The Sabetha Herald, July 14, 1943

In November, the family held a memorial service.

Men in the Service
Memorial Service for Elgin Strahm

Memorial Services for Elgin Strahm, son of Mr. and Mrs. Ed B. Strahm, who lost his life in the service of his country, July 1 of this year in the Pacific battle area, were held Sunday afternoon in Sabetha. The Apostolic Christian church was crowded with relatives and friends who wished to pay tribute to one held in deep affection by all who knew him.
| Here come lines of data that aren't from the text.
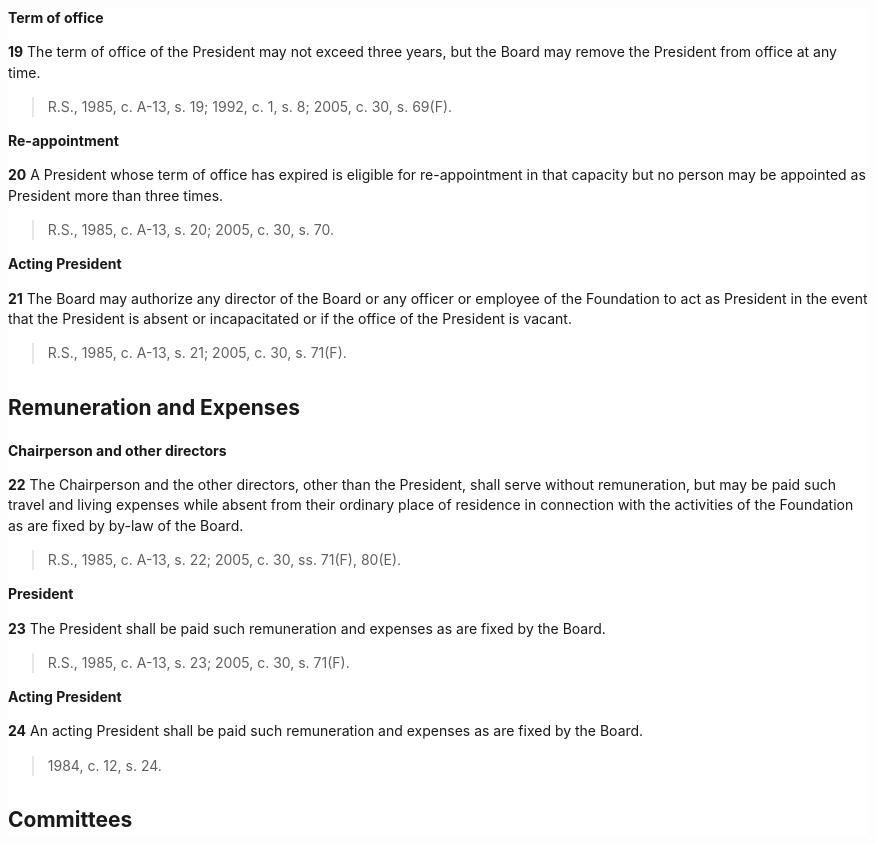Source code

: 

**Term of office**

**19** The term of office of the President may not exceed three years, but the Board may remove the President from office at any time.
> R.S., 1985, c. A-13, s. 19; 1992, c. 1, s. 8; 2005, c. 30, s. 69(F).





**Re-appointment**

**20** A President whose term of office has expired is eligible for re-appointment in that capacity but no person may be appointed as President more than three times.
> R.S., 1985, c. A-13, s. 20; 2005, c. 30, s. 70.





**Acting President**

**21** The Board may authorize any director of the Board or any officer or employee of the Foundation to act as President in the event that the President is absent or incapacitated or if the office of the President is vacant.
> R.S., 1985, c. A-13, s. 21; 2005, c. 30, s. 71(F).





## Remuneration and Expenses



**Chairperson and other directors**

**22** The Chairperson and the other directors, other than the President, shall serve without remuneration, but may be paid such travel and living expenses while absent from their ordinary place of residence in connection with the activities of the Foundation as are fixed by by-law of the Board.
> R.S., 1985, c. A-13, s. 22; 2005, c. 30, ss. 71(F), 80(E).





**President**

**23** The President shall be paid such remuneration and expenses as are fixed by the Board.
> R.S., 1985, c. A-13, s. 23; 2005, c. 30, s. 71(F).





**Acting President**

**24** An acting President shall be paid such remuneration and expenses as are fixed by the Board.
> 1984, c. 12, s. 24.





## Committees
All available space in the church and about the building was occupied.
The American Legion was represented by these men who sat in a body: B W Grimm, Henry Imthurn, Max Mock, Roy Mishler, C L Pautz, Paul Luckert, Elba Stine and C R White A group of Legion Auxiliary members also sat in a body.
The Scripture lesson and singing of hymns preceded a very thought-provoking and inspiring address by the Rev. Noah Schrock of Iowa. Rev. Joe Wittmer assisted in the service.

The Sabetha Herald, Nov. 3, 1943

According to Find a Grave, Elgin Strahm is listed on the Manila American Cemetery and Memorial.

The record for Elgin A. Strahm on the American Battle Monuments Commission website shows that Elgin recieved the Purple Heart and the Bronze Star.

Elgin A. Strahm’s memorial certificate indicates that his date of death was July 1, 1943 while serving as a Staff Sergeant in the 532nd Engineer Shore Regiment of the U.S. Army.